WORK TO BE COMPLETED:
Write out, word for word, the section of the passage on ending a lease that begins with the words containing "Leases that have" and ends with "after moving out.".

EXCERPT TO READ:
····················

A. Voluntary cancellations of leases and rental agreements

 

When a tenant decides to move out, there are several things to consider. First, the tenant will need to check on the proper notice to give the landlord.

 

Leases that have no specific termination date (month-to-month or week-to-week rental agreements) continue automatically until they are ended by a written notice from either the landlord or the tenant. The landlord does not need to give any reason for ending the agreement, but s/he must give the tenant written notice in order make the tenant move. Similarly, the tenant can leave for any reason, but the tenant must give the landlord written notice, too. If the tenant does not give the landlord advance notice, the tenant may owe the landlord for rent for some time after moving out.

 


1. How much notice do I have to give?

····················

MATERIAL SUPPLIED:
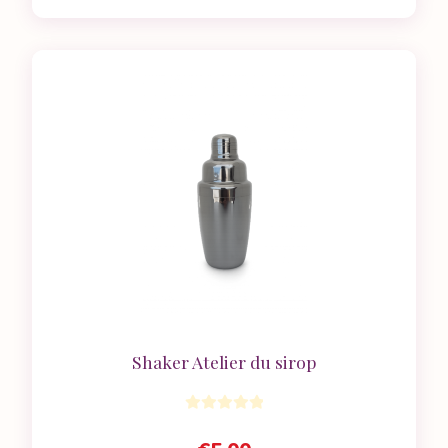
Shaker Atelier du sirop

····················

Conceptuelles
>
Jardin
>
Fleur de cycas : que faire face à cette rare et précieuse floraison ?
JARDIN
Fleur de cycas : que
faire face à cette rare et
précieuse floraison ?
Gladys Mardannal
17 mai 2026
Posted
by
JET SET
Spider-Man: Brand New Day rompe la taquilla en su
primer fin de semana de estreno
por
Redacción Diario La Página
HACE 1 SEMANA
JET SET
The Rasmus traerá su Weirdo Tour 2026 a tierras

····················

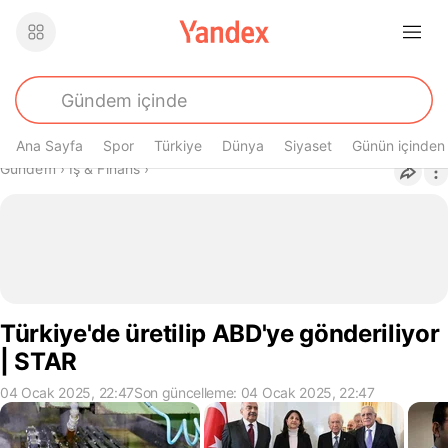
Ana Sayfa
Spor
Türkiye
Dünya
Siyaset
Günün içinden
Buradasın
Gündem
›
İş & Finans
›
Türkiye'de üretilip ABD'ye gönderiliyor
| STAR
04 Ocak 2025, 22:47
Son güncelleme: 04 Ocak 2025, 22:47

····················

EXERCISE RESPONSE:
Leases that have no specific termination date (month-to-month or week-to-week rental agreements) continue automatically until they are ended by a written notice from either the landlord or the tenant. The landlord does not need to give any reason for ending the agreement, but s/he must give the tenant written notice in order make the tenant move. Similarly, the tenant can leave for any reason, but the tenant must give the landlord written notice, too. If the tenant does not give the landlord advance notice, the tenant may owe the landlord for rent for some time after moving out.